Suspeita de amianto em talco infantil preocupa EUA
O memorando era conciso e direto. Um executivo da Johnson’s & Johnson’s dizia que o principal ingrediente do talco para bebê da empresa, campeão de vendas, estaria potencialmente contaminado por amianto, perigoso mineral que pode causar câncer. Recomendava ao alto escalão, em 1971, “elevar o nível” de controle de qualidade do talco. Após dois anos, outro executivo levantou a bandeira vermelha, dizendo que a empresa não podia mais dizer que suas minas de talco eram livres de amianto. O talco, disse, às vezes continha materiais que poderiam ser classificados como “fibras de amianto”.
Há décadas o cancerígeno, que frequentemente aparece no subsolo perto do talco, preocupa a empresa. Em centenas de páginas de memorando, executivos preocupavam-se com um potencial banimento do talco pelo governo, com a segurança do produto e com a reação do público ao Johnson’s Baby Powder (talco infantil Johnson’s), que goza de longa reputação de produto saudável e confiável.

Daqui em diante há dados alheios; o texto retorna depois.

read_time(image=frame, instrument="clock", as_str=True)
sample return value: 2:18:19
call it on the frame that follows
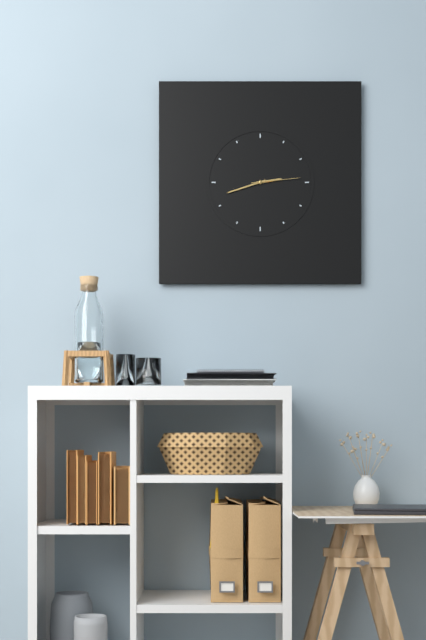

Executivos propuseram novos tipos de testes, ou substituir totalmente o talco, ao mesmo tempo em que tentaram desacreditar pesquisas que sugeriam contaminação. É o que revelam documentos corporativos surgidos na discussão jurídica, relatórios governamentais obtidos pelo The New York Times e entrevistas com cientistas e advogados. A Johnson’ & Johnson’s exigiu que o governo impedisse o acesso do público a revelações desfavoráveis. Um executivo obteve de um funcionário da Food and Drug Administration (FDA) garantias de que essas descobertas só seriam divulgadas “sobre o cadáver” dele, segundo um memorando.
Isso é o ponto crucial de nova frente legal numa antiga batalha judicial envolvendo o talco, disputa que expõe a companhia a quase 12 mil processos sob alegações de que o produto pode causar câncer. Este ano, 22 mulheres com câncer de ovário ganharam ação contra a empresa, argumentando que a J&J sabia da conexão do talco com amianto. Um tribunal de St. Louis, Missouri, mandou pagar às queixosas US$ 4,69 bilhões, uma das maiores indenizações por danos pessoais do mundo.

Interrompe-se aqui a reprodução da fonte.